任务内容 = 请把切纸游戏题目中的"For each test case, only one line should be printed."这句话译成中文。

::: 所给文本 :::

POJ 2311 —— 博弈Grundy值

Cutting Game
Time Limit: 1000MS   Memory Limit: 65536K
Total Submissions: 2597   Accepted: 948

Description

Urej loves to play various types of dull games. He usually asks other people to play with him. He says that playing those games can show his extraordinary wit. Recently Urej takes a great interest in a new game, and Erif Nezorf becomes the victim. To get away from suffering playing such a dull game, Erif Nezorf requests your help. The game uses a rectangular paper that consists of W*H grids. Two players cut the paper into two pieces of rectangular sections in turn. In each turn the player can cut either horizontally or vertically, keeping every grids unbroken. After N turns the paper will be broken into N+1 pieces, and in the later turn the players can choose any piece to cut. If one player cuts out a piece of paper with a single grid, he wins the game. If these two people are both quite clear, you should write a problem to tell whether the one who cut first can win or not.

Input

The input contains multiple test cases. Each test case contains only two integers W and H (2 <= W, H <= 200) in one line, which are the width and height of the original paper.

Output

For each test case, only one line should be printed. If the one who cut first can win the game, print "WIN", otherwise, print "LOSE".

::: 所示记录 :::

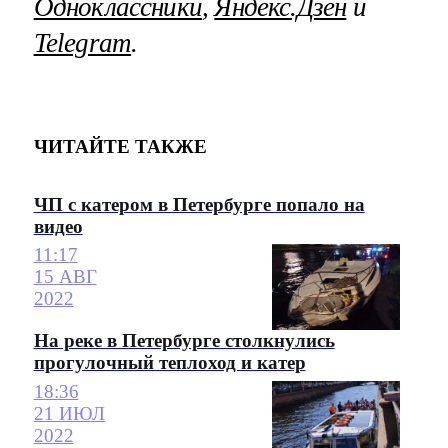
Одноклассники
,
Яндекс.Дзен
и
Telegram
.
ЧИТАЙТЕ ТАКЖЕ
ЧП с катером в Петербурге попало на
видео
11:17
15 АВГ
2022
На реке в Петербурге столкнулись
прогулочный теплоход и катер
18:36
21 ИЮЛ
2022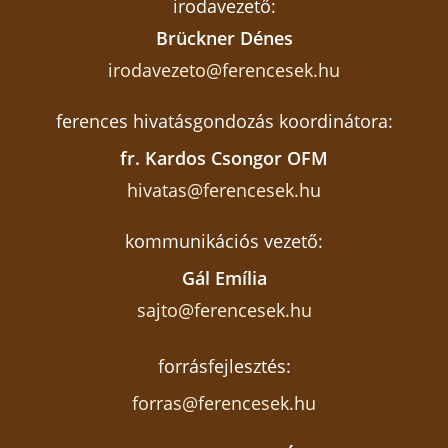
irodavezető:
Brückner Dénes
irodavezeto@ferencesek.hu
ferences hivatásgondozás koordinátora:
fr. Kardos Csongor OFM
hivatas@ferencesek.hu
kommunikációs vezető:
Gál Emília
sajto@ferencesek.hu
forrásfejlesztés:
forras@ferencesek.hu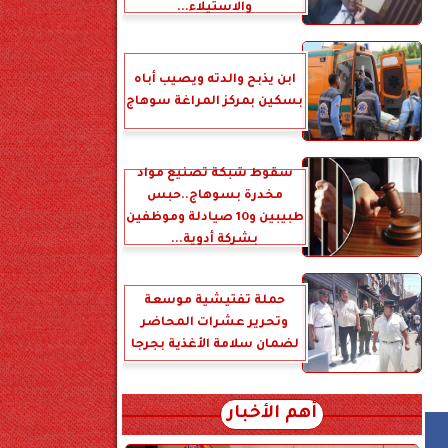
والاستيلاء...
ابن يذبح والدته ويصيب أباه
بسكين بمركز المراغة سوهاج
سقوط شبكة تصنيع مواد
مخدرة بسوهاج..حبس
طبيبين و10 صيادلة وموظفين
بشركة أدوية...
حملة تفتيشية موسعة
وتحرير عشرات المحاضر
لضمان سلامة الأغذية بجرجا
أهم الأخبار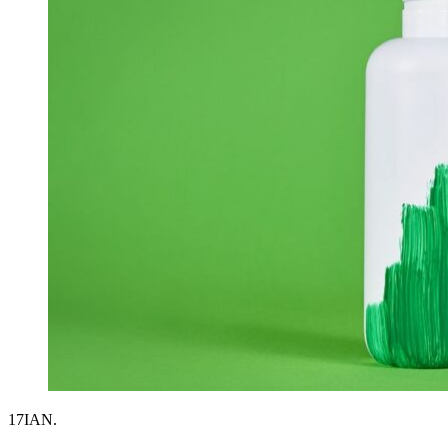
17
IAN.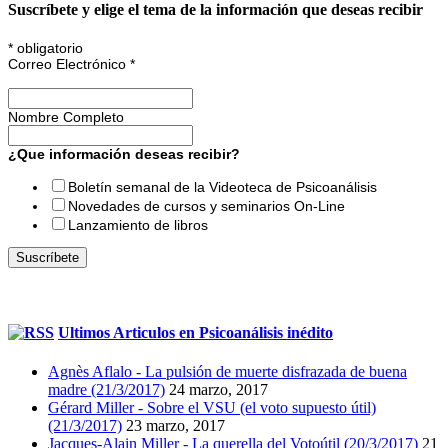
Suscríbete y elige el tema de la información que deseas recibir
*
obligatorio
Correo Electrónico
*
Nombre Completo
¿Que información deseas recibir?
Boletín semanal de la Videoteca de Psicoanálisis
Novedades de cursos y seminarios On-Line
Lanzamiento de libros
Ultimos Articulos en Psicoanálisis inédito
Agnès Aflalo - La pulsión de muerte disfrazada de buena
madre (21/3/2017)
24 marzo, 2017
Gérard Miller - Sobre el VSU (el voto supuesto útil)
(21/3/2017)
23 marzo, 2017
Jacques-Alain Miller - La querella del Votoútil (20/3/2017)
21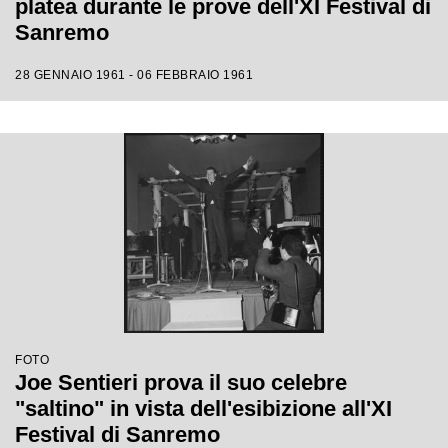
platea durante le prove dell'XI Festival di
Sanremo
28 GENNAIO 1961 - 06 FEBBRAIO 1961
FOTO
Joe Sentieri prova il suo celebre
"saltino" in vista dell'esibizione all'XI
Festival di Sanremo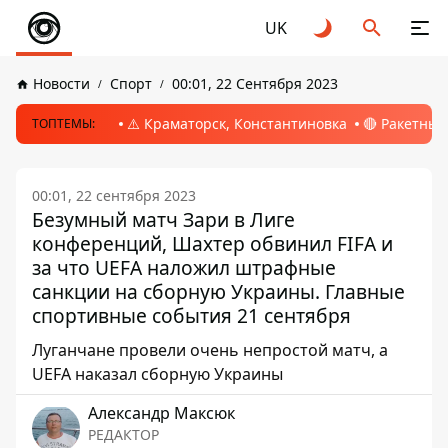
UK
Новости
Спорт
00:01, 22 Сентября 2023
⚠️ Краматорск, Константиновка
🔴 Ракетный
ТОПТЕМЫ:
00:01, 22 сентября 2023
Безумный матч Зари в Лиге
конференций, Шахтер обвинил FIFA и
за что UEFA наложил штрафные
санкции на сборную Украины. Главные
спортивные события 21 сентября
Луганчане провели очень непростой матч, а
UEFA наказал сборную Украины
Александр Максюк
РЕДАКТОР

:::

预期输出 = 对于每个测试用例，只应输出一行。